_Work to complete:_
The expected result is a word-for-word copy of the entries, minus any pictures.

_Data excerpts:_
────────
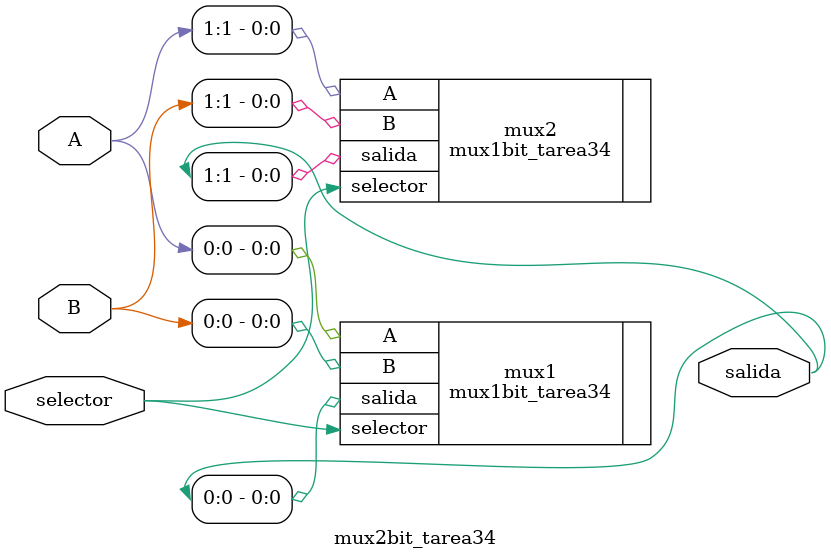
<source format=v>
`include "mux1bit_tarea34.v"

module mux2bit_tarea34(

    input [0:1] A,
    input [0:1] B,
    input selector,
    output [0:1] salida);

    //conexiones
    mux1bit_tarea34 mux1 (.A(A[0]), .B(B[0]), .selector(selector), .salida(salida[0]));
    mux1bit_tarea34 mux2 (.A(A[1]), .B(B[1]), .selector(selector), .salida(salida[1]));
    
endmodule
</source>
────────
_Output for this task:_
<source format=v>
`include "mux1bit_tarea34.v"

module mux2bit_tarea34(

    input [0:1] A,
    input [0:1] B,
    input selector,
    output [0:1] salida);

    //conexiones
    mux1bit_tarea34 mux1 (.A(A[0]), .B(B[0]), .selector(selector), .salida(salida[0]));
    mux1bit_tarea34 mux2 (.A(A[1]), .B(B[1]), .selector(selector), .salida(salida[1]));
    
endmodule
</source>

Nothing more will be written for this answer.